* **Page images and extracted text**
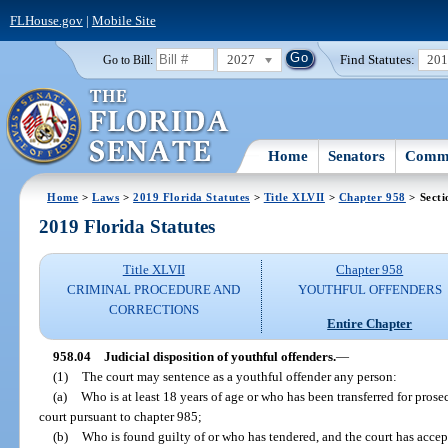
FLHouse.gov
|
Mobile Site
2027
Find Statutes:
20
Go to Bill:
Home
Senators
Commi
Home
>
Laws
>
2019 Florida Statutes
>
Title XLVII
>
Chapter 958
> Secti
2019 Florida Statutes
Title XLVII
Chapter 958
CRIMINAL PROCEDURE AND
YOUTHFUL OFFENDERS
CORRECTIONS
Entire Chapter
958.04
Judicial disposition of youthful offenders.
—
(1)
The court may sentence as a youthful offender any person:
(a)
Who is at least 18 years of age or who has been transferred for prosec
court pursuant to chapter 985;
(b)
Who is found guilty of or who has tendered, and the court has accept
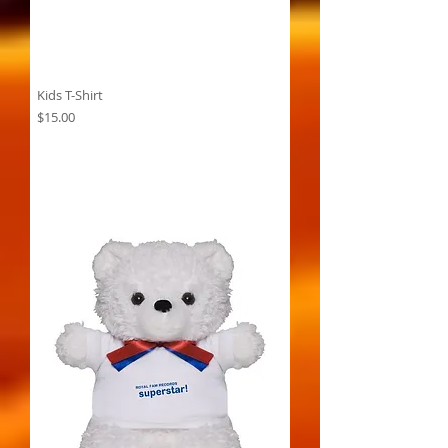
Kids T-Shirt
Price
$15.00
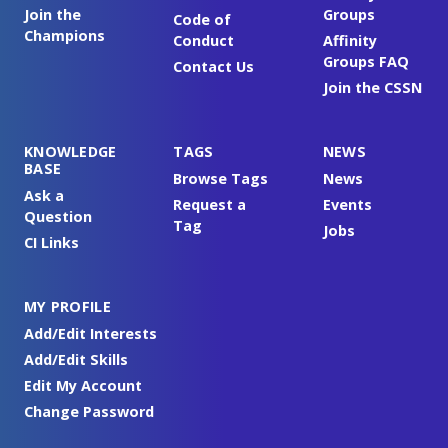
Join the
Groups
Code of
Champions
Conduct
Affinity
Groups FAQ
Contact Us
Join the CSSN
KNOWLEDGE
TAGS
NEWS
BASE
Browse Tags
News
Ask a
Request a
Events
Question
Tag
Jobs
CI Links
MY PROFILE
Add/Edit Interests
Add/Edit Skills
Edit My Account
Change Password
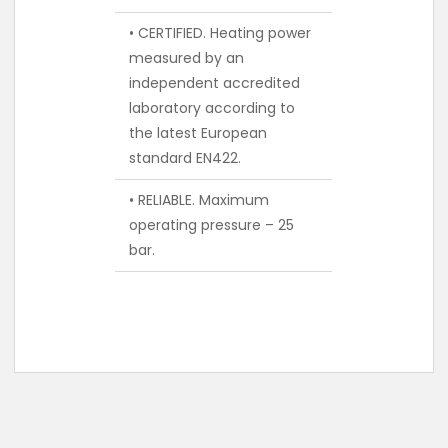
• CERTIFIED. Heating power
measured by an
independent accredited
laboratory according to
the latest European
standard EN422.
• RELIABLE. Maximum
operating pressure – 25
bar.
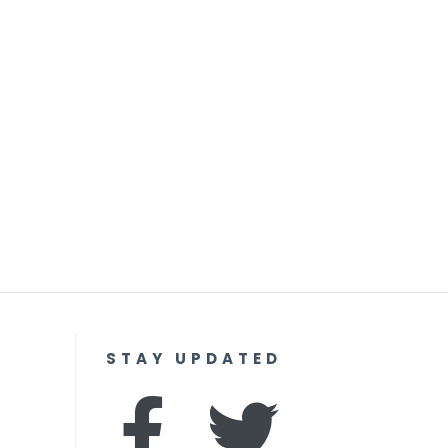
STAY UPDATED
F
I
T
Y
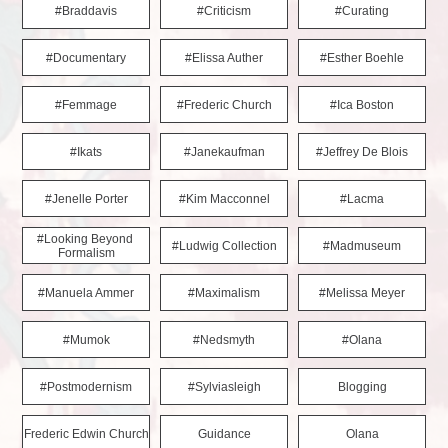
#braddavis
#criticism
#curating
#documentary
#elissa Auther
#esther Boehle
#femmage
#frederic Church
#ica Boston
#ikats
#janekaufman
#jeffrey De Blois
#jenelle Porter
#kim Macconnel
#lacma
#looking Beyond 
#ludwig Collection
#madmuseum
Formalism
#manuela Ammer
#maximalism
#melissa Meyer
#mumok
#nedsmyth
#olana
#postmodernism
#sylviasleigh
Blogging
Frederic Edwin Church
Guidance
Olana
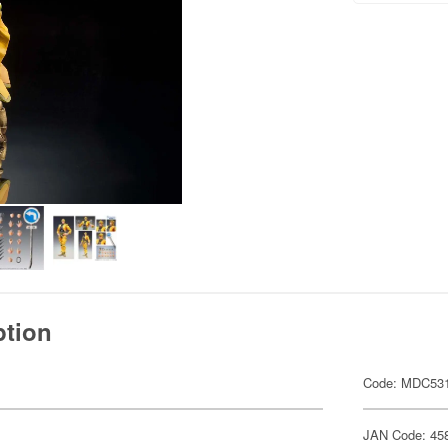
ption
Code: MDC53
JAN Code: 45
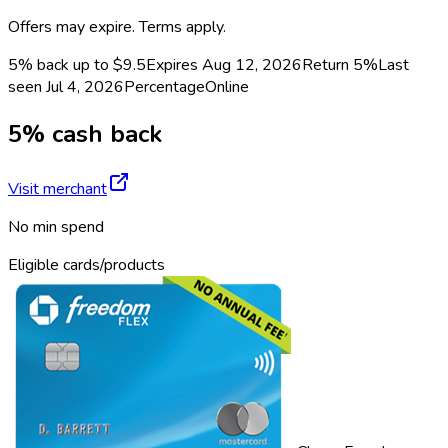
Offers may expire. Terms apply.
5% back up to $9.5
Expires Aug 12, 2026
Return
5%
Last
seen
Jul 4, 2026
Percentage
Online
5% cash back
Visit merchant
No min spend
Eligible cards/products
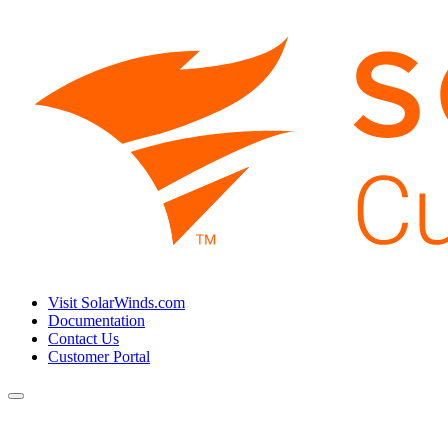
Visit SolarWinds.com
Documentation
Contact Us
Customer Portal
Toggle
navigation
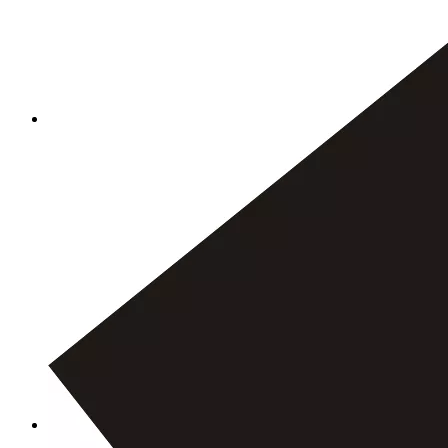
We exported mgo board to Bulgaria
Outside Mineral Building Projects Exterior Wall Board Magnesium Oxide Wall Board Mgo Board
High Temperature Resistance Mgo Fireproof Board Magnesium Oxide Board
Excellent Fireproof Wall Panels Easy Installation Mgo Board Magnesium Oxide Wall Board
Use OCM building materials to reduce earthquake damage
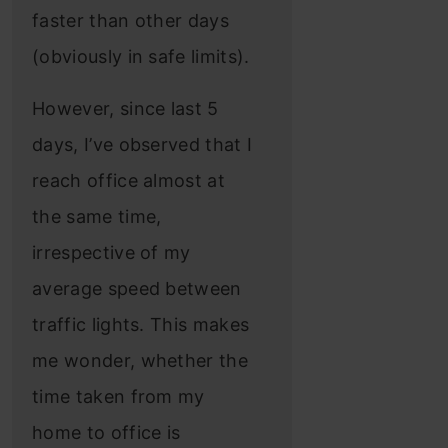
faster than other days
(obviously in safe limits).
However, since last 5
days, I’ve observed that I
reach office almost at
the same time,
irrespective of my
average speed between
traffic lights. This makes
me wonder, whether the
time taken from my
home to office is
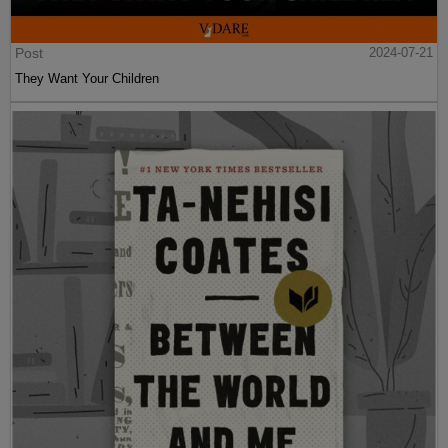
Post
2024-07-21
They Want Your Children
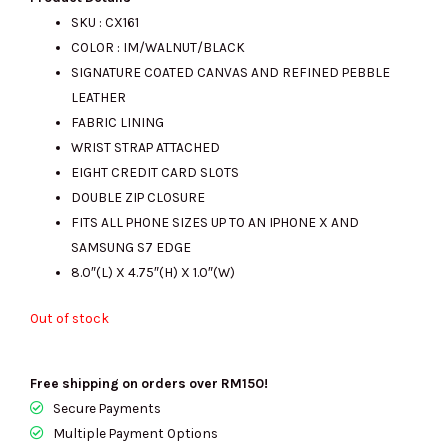
SKU : CX161
COLOR : IM/WALNUT/BLACK
was:
is:
SIGNATURE COATED CANVAS AND REFINED PEBBLE
LEATHER
FABRIC LINING
RM870.00.
RM390.00.
WRIST STRAP ATTACHED
EIGHT CREDIT CARD SLOTS
DOUBLE ZIP CLOSURE
FITS ALL PHONE SIZES UP TO AN IPHONE X AND
SAMSUNG S7 EDGE
8.0″(L) X 4.75″(H) X 1.0″(W)
Out of stock
Free shipping on orders over RM150!
Secure Payments
Multiple Payment Options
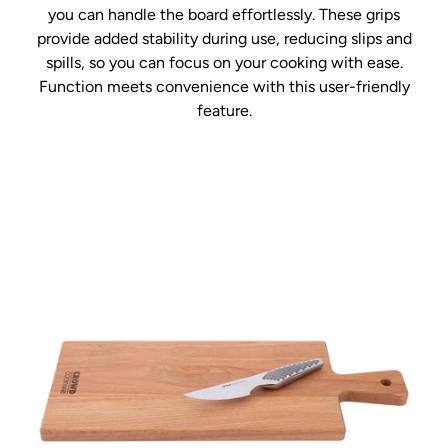
you can handle the board effortlessly. These grips
provide added stability during use, reducing slips and
spills, so you can focus on your cooking with ease.
Function meets convenience with this user-friendly
feature.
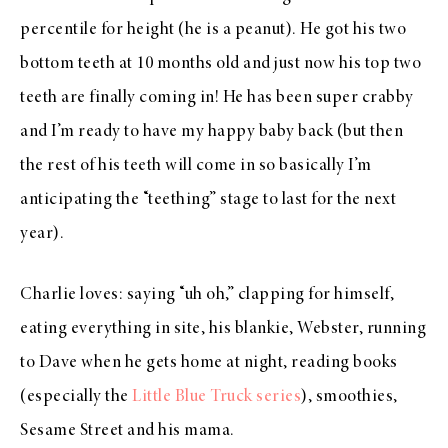
percentile for height (he is a peanut). He got his two
bottom teeth at 10 months old and just now his top two
teeth are finally coming in! He has been super crabby
and I’m ready to have my happy baby back (but then
the rest of his teeth will come in so basically I’m
anticipating the “teething” stage to last for the next
year).
Charlie loves: saying “uh oh,” clapping for himself,
eating everything in site, his blankie, Webster, running
to Dave when he gets home at night, reading books
(especially the
Little Blue Truck series
), smoothies,
Sesame Street and his mama.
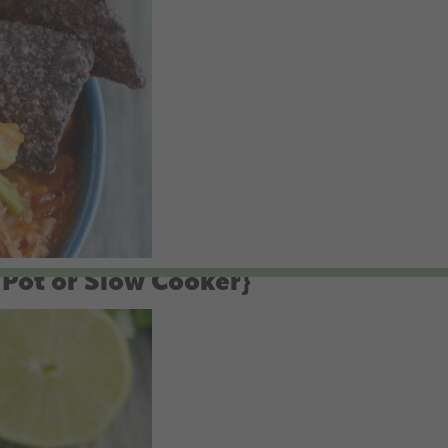
 Pot or Slow Cooker}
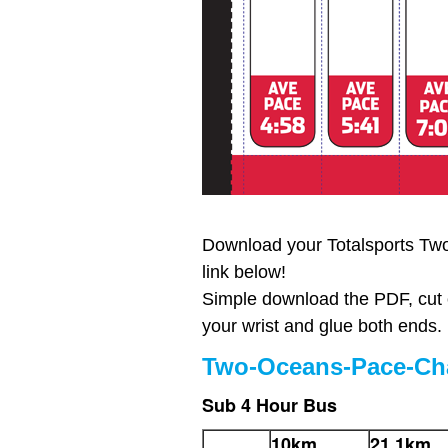
Download your Totalsports Tw
link below!
Simple download the PDF, cut 
your wrist and glue both ends.
Two-Oceans-Pace-Cha
Sub 4 Hour Bus
10km
21.1km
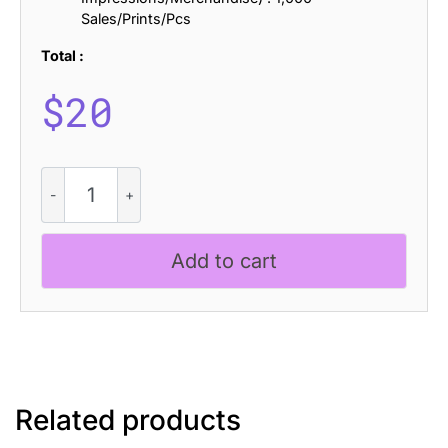
Sales/Prints/Pcs
Total :
$
20
Arnel
Blur
quantity
Add to cart
Related products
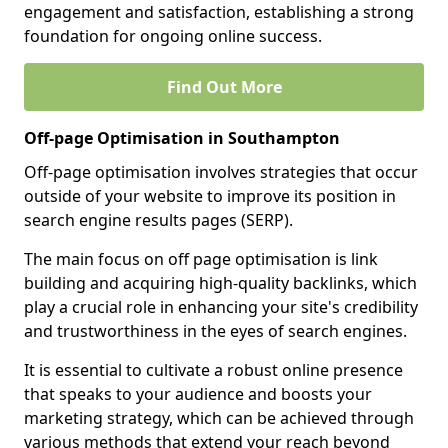
engagement and satisfaction, establishing a strong
foundation for ongoing online success.
Find Out More
Off-page Optimisation in Southampton
Off-page optimisation involves strategies that occur
outside of your website to improve its position in
search engine results pages (SERP).
The main focus on off page optimisation is link
building and acquiring high-quality backlinks, which
play a crucial role in enhancing your site's credibility
and trustworthiness in the eyes of search engines.
It is essential to cultivate a robust online presence
that speaks to your audience and boosts your
marketing strategy, which can be achieved through
various methods that extend your reach beyond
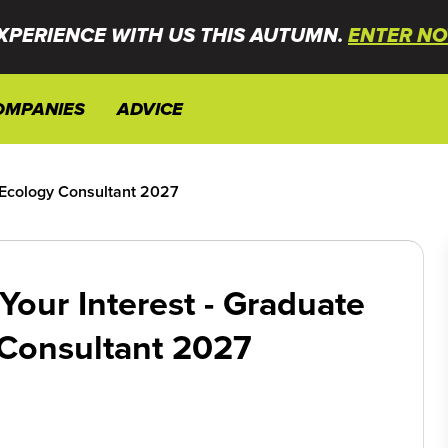
XPERIENCE WITH US THIS AUTUMN.
ENTER NO
OMPANIES
ADVICE
e Ecology Consultant 2027
Your Interest - Graduate
Consultant 2027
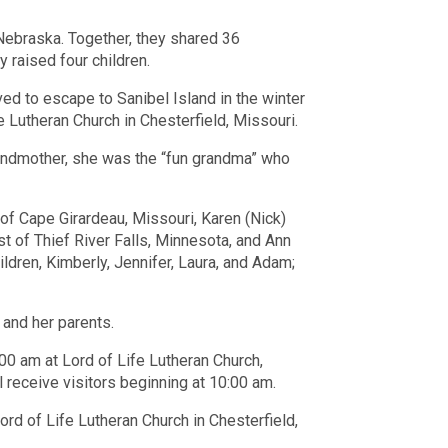
Nebraska. Together, they shared 36
 raised four children.
ved to escape to Sanibel Island in the winter
 Lutheran Church in Chesterfield, Missouri.
grandmother, she was the “fun grandma” who
 of Cape Girardeau, Missouri, Karen (Nick)
st of Thief River Falls, Minnesota, and Ann
ldren, Kimberly, Jennifer, Laura, and Adam;
and her parents.
:00 am at Lord of Life Lutheran Church,
 receive visitors beginning at 10:00 am.
ord of Life Lutheran Church in Chesterfield,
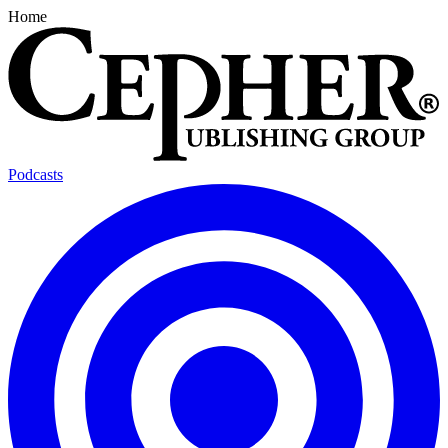
Home
Podcasts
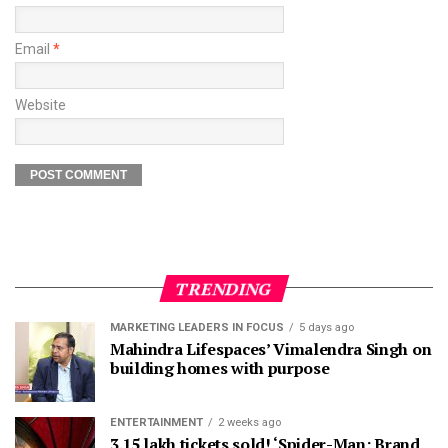
Email
*
Website
TRENDING
MARKETING LEADERS IN FOCUS
5 days ago
Mahindra Lifespaces’ Vimalendra Singh on
building homes with purpose
ENTERTAINMENT
2 weeks ago
3.15 lakh tickets sold! ‘Spider-Man: Brand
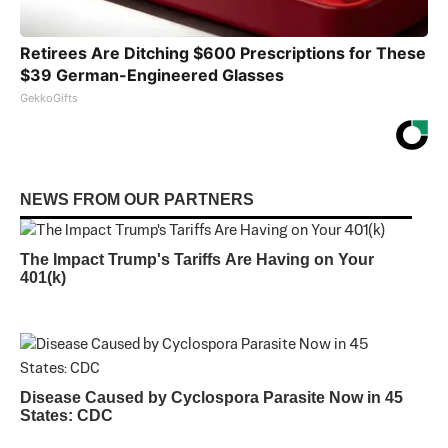
Retirees Are Ditching $600 Prescriptions for These
$39 German-Engineered Glasses
GekkoGifts
NEWS FROM OUR PARTNERS
The Impact Trump's Tariffs Are Having on Your
401(k)
Disease Caused by Cyclospora Parasite Now in 45
States: CDC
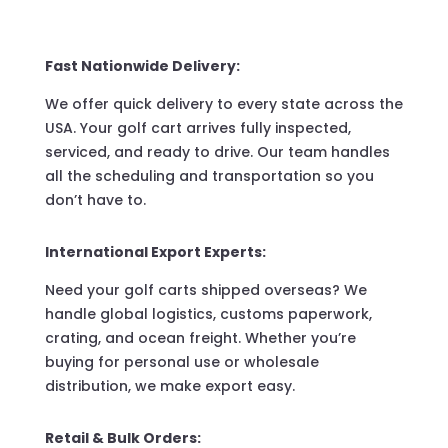
Fast Nationwide Delivery:
We offer quick delivery to every state across the
USA. Your golf cart arrives fully inspected,
serviced, and ready to drive. Our team handles
all the scheduling and transportation so you
don’t have to.
International Export Experts:
Need your golf carts shipped overseas? We
handle global logistics, customs paperwork,
crating, and ocean freight. Whether you’re
buying for personal use or wholesale
distribution, we make export easy.
Retail & Bulk Orders:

* **WHAT IS EXPECTED**
Beginning with the line above that contains "#maximalism" and ending with the line that contains "irrespective of my", quote each line exactly, keeping out the pictures.

* **YOUR SOLUTION**
#maximalism
#melissa Meyer
#mumok
#nedsmyth
#olana
#postmodernism
#sylviasleigh
Blogging
Frederic Edwin Church
Guidance
Olana
ption
Code: MDC53
JAN Code: 45
Offers may expire. Terms apply.
5% back up to $9.5
Expires Aug 12, 2026
Return
5%
Last
seen
Jul 4, 2026
Percentage
Online
5% cash back
Visit merchant
No min spend
Eligible cards/products
Visit SolarWinds.com
Documentation
Contact Us
Customer Portal
Toggle
navigation
We exported mgo board to Bulgaria
Outside Mineral Building Projects Exterior Wall Board Magnesium Oxide Wall Board Mgo Board
High Temperature Resistance Mgo Fireproof Board Magnesium Oxide Board
Excellent Fireproof Wall Panels Easy Installation Mgo Board Magnesium Oxide Wall Board
Use OCM building materials to reduce earthquake damage
faster than other days
(obviously in safe limits).
However, since last 5
days, I’ve observed that I
reach office almost at
the same time,
irrespective of my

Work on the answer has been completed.